What if the producer's artistic vision is threatening not just live music but also the employment of musicians?
One of the things that crops up from time to time is the hoary old subject of the producer's artistic vision bumping up against live music performance and the employment of musicians.
Whether it's a dance company wanting to use recorded music instead of musicians because the composer has created a 'soundscape' in his home studio, or a singer choosing to lip-sync because it's hard to sing and perform the dance routine - mind you, if I remember rightly, Beyonce wasn't actually dancing when she chose to lip-sync rather than sing at Obama's inauguration ceremony - there is always a difficult conversation to be had between the Musicians' Union (MU) and the producer.
The MU rightly believes that it is the producer's right to produce and we wouldn't ever seek to interfere with that. However, when the artistic decisions that the producer makes impact unfairly on the employment of musicians then we have a problem. We often hear the argument that the music is not conventional (what they usually mean by that is that it's not necessarily got strings or a brass section) but it is in fact electronic and therefore cannot be reproduced by "conventional" musicians. What a load of old tosh. If that was the case then bands like The Chemical Brothers, Orbital and Underworld would never do gigs.
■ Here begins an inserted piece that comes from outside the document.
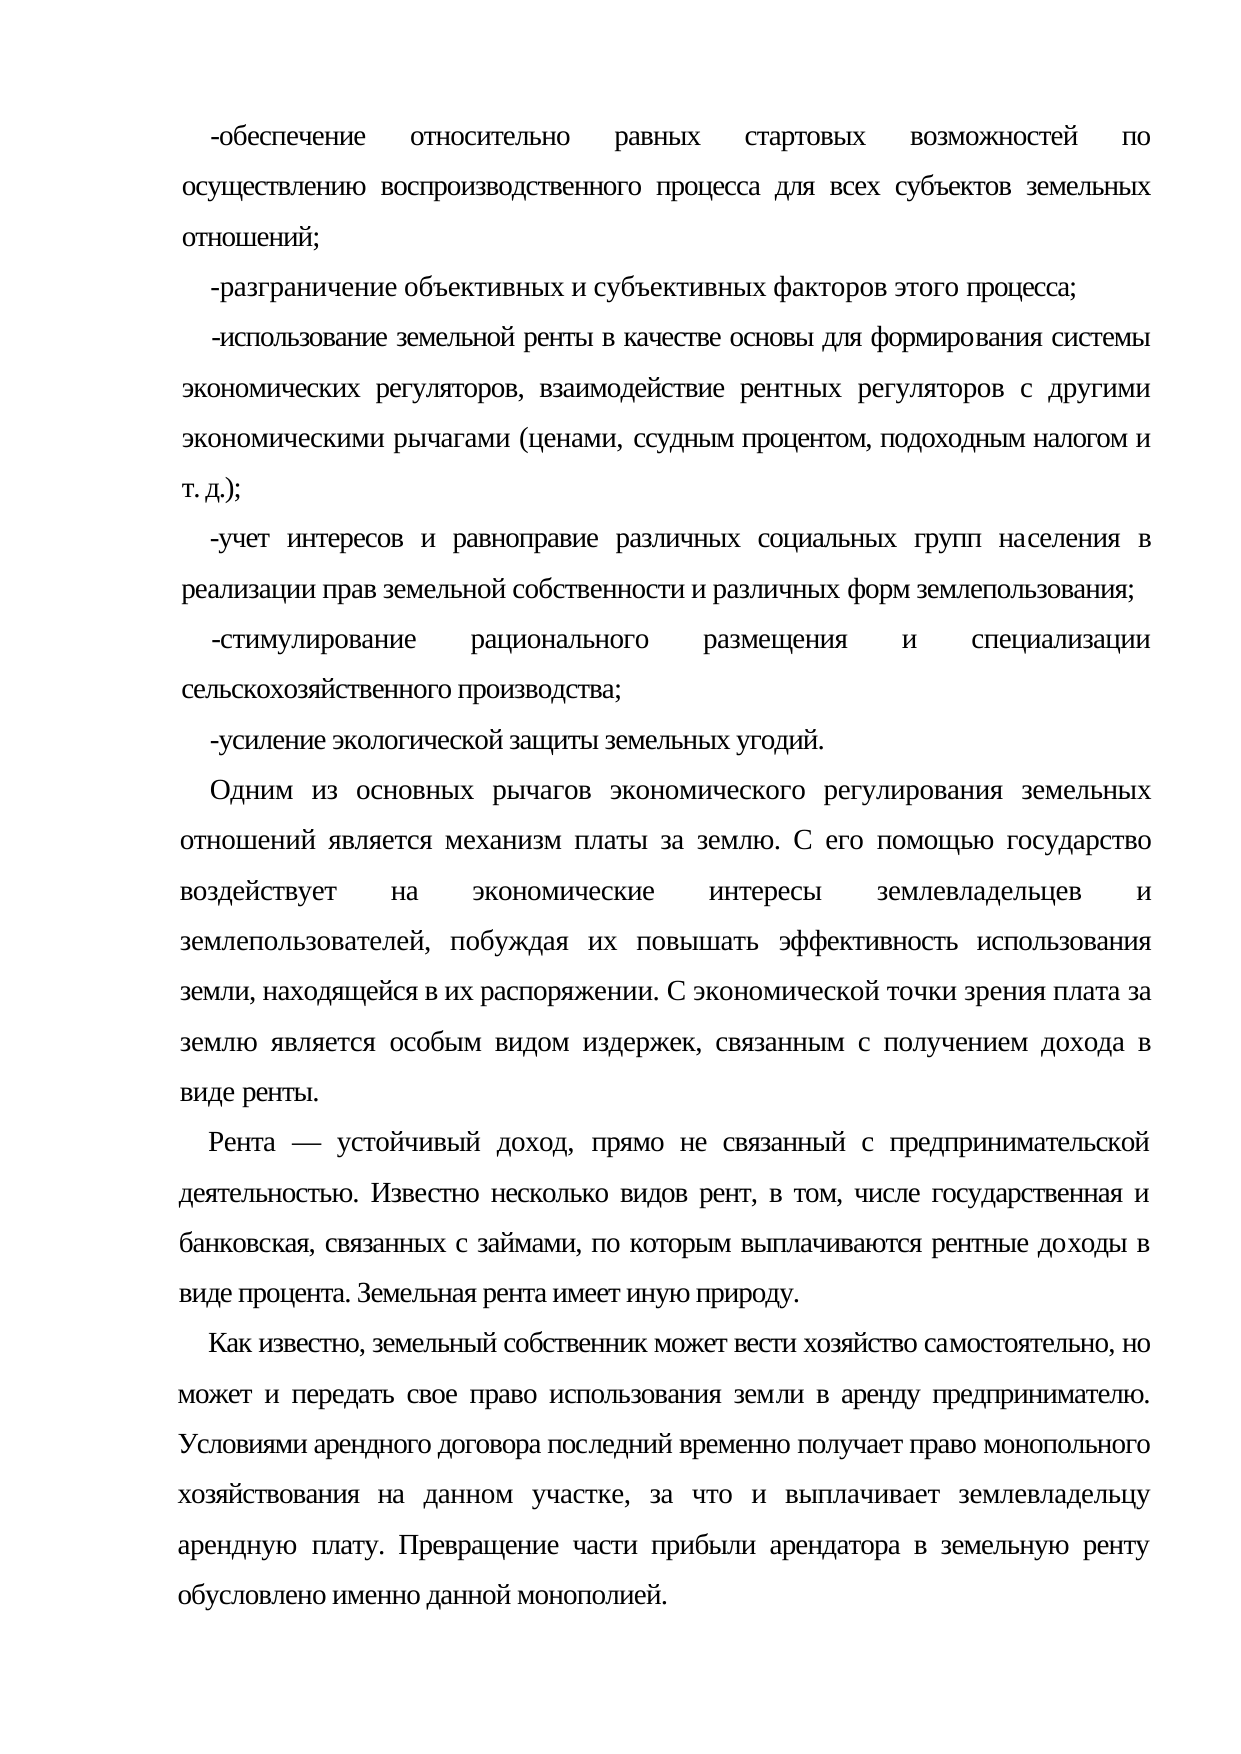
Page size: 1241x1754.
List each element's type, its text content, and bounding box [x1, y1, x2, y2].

Kraftwerk, for very obvious reasons will never release an unplugged album but that doesn't stop them from selling out their recent UK gigs.
The fact is that there is no music ever recorded that cannot in some way or another be performed live. We all accept that the performance of the acts that I have mentioned will involve a fair amount of pre-recorded material, loops and click tracks but that does not prevent or even necessarily detract from the live performance. The point here is that it is being performed by human beings and isn't simply a recording because if it was, the fans wouldn't bother to turn up.
Recently, a producer decided that, for artistic reasons, he no longer wanted to employ the musicians he had engaged and who had performed without fault for several years. Instead, he wanted to replace the musicians with a recording. Fortunately, this was not possible under the terms of the prevailing collective agreement between the Union and the producer's trade body, and the Union stepped in and prevented the producer from serving notice on the musicians.
The producer put forward a reasonable (if subjective) artistic argument as to why he no longer wanted to employ the musicians but nevertheless, the Union had to point out that whilst he may believe that he has very good reasons for wanting to do something, on this occasion he is prevented from doing so under the terms of the contract that he freely entered into with the musicians. In much the same way as I would be able to put together a very robust and convincing argument as to why the locks should be changed on 10 Downing Street to prevent the government from entering but I am prevented from actually doing it by the law of the land.
Audiences repeatedly tell us how much they value live music and our Keep Music Live campaign has been, and remains, our most successful campaign bar none. Nevertheless, the artistic whims of producers will, from time to time, undermine our efforts to keep music live and threaten the livelihood of our members. Wherever possible we need to ensure that we have agreements in place that offer the highest level of job security achievable in this difficult profession.